Пароход пристает к дебаркадеру. Мы сбегаем по трапу и сразу же на берегу — построение.
— Война.
Это говорит майор Кременецкий.
Теперь уже всем все ясно… И никто, сколько ни пытайся, не успокоит себя: может быть, произошел пограничный инцидент, конфликт. Война.
В лагере мы живем недолго. Снова за нами приплывает «Менжинский».
Только это уже не тот пароход, что совсем недавно стоял у пристани московского Южного порта. Стекла у него выбиты, на стенах, которые раньше были белоснежными, — черная копоть: «Менжинский» побывал под бомбежкой.
Когда нас пошлют на фронт?
На фронтах неудачи. Но это, наверно, ненадолго. Скоро мы соберемся с силами, обескровим гитлеровцев и погоним назад. Но «скоро» не наступает.
Что же происходит?
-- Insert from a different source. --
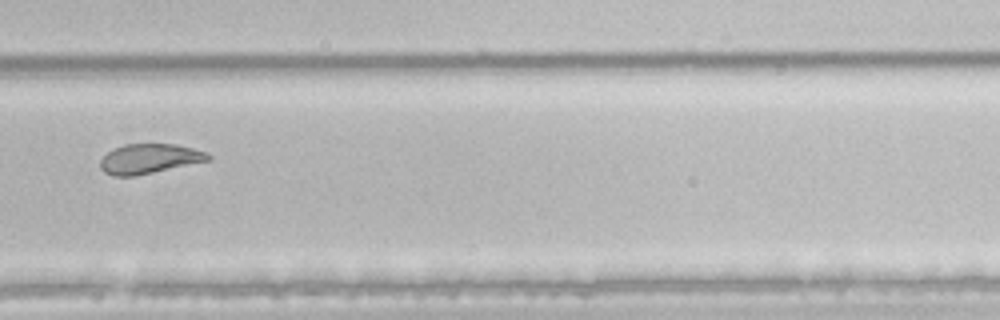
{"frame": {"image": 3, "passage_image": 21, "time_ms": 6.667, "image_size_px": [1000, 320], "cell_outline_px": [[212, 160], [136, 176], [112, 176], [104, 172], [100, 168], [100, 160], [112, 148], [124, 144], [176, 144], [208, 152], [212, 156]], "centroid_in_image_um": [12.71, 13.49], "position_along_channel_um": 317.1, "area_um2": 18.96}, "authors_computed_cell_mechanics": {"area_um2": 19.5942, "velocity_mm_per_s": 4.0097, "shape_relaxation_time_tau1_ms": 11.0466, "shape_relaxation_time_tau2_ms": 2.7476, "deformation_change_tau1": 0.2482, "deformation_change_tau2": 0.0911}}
В сводках Информбюро мы не находим разъяснения.
Газеты сообщают, что уничтожено триста танков врага; что за два дня взято в плен пять тысяч фашистов; что немецкий солдат Альфред Лискаф перешел на нашу сторону и обратился к солдатам райха с призывом свергнуть режим Гитлера; что одна кавалерийская часть захватила пятнадцать верховых лошадей, а сын начальника Житомирской электростанции задержал диверсанта, сдав его постовому милиционеру.
Упоминаний о сданных городах нет. Но называются направления, на которых идут бои: Минское… Псковское… И вдруг: «Захватив Днепропетровск, фашисты зверски расправились с жителями…»
Мы слушаем радио. А когда оно умолкает, слушаем, как в висках стучит кровь.
Год-два назад Орешин, отвечая на наши вопросы о будущем, говорил: «Будущее, возможно, придется решать вам». И вот пришло грозовое, смертельно-тяжелое время, когда будущее решается. Решается сегодня. И если Сегодня не добиться перелома, если не склонить чашу весов в нашу пользу, то Завтра не придет. Его не будет!
А мы сидим на месте, в школе. Приказано продолжать военные занятия и дежурить на крышах.